In a corner, the tight end Logan Paulsen was shocked and slumped at his locker. "I just wanted to get over to him and make sure he didn't try to stand up," he said when asked why he rushed to Griffin's side after that last knee-buckle. "Because he always tries to do that."
And then Griffin came out, still in his pads, and sat at his locker for a long time. Later, he'd follow Mike Shanahan -- clipped, Air Force-y diction from a tight orange face -- and London Fletcher at the podium in the media room. Griffin was almost certainly either in agonizing pain or aloft on an opioid cloud, but he handled questions with grace. No, he wouldn't have been out there if he hadn't thought he could play. Yes, trainers had said he could go. (This part wound up being more complicated.) The destroyed field? "That's just part of our home field advantage," he joked. He was defiant and poised and then he left, to go home and get his knee rebuilt.

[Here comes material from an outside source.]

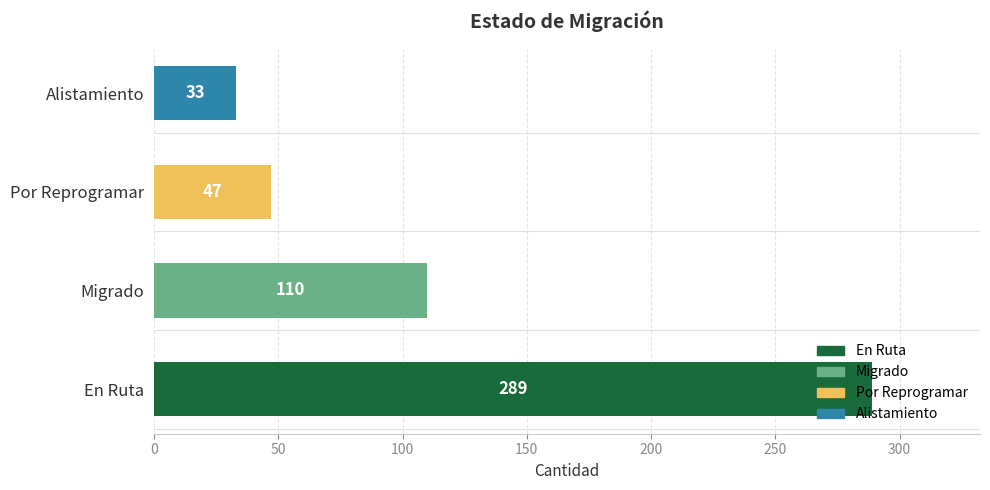

What is the sum of all values?

479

But before that, my co-writer saw something that I didn't. I didn't look at Griffin, after a while, as he sat at his locker, because he seemed to need privacy. I saw him begin to remove the mile or so of tape on his body and looked away; anyway, he wasn't taking questions. But my friend swears he saw this -- that Griffin unrolled some black tape from around his wrist and balled it up, then casually threw it into a garbage can halfway across the room.
No one but my friend saw him do this. No one but my friend can confirm that Griffin then looked at him, from the depths of wherever he was, and winked. But for all the silly, stupid, often actively ugly implausibilities that the NFL and its branded myth asks you to believe, ask yourself whether you can believe that Griffin did that. Ask whether anything else about the NFL is half as convincing.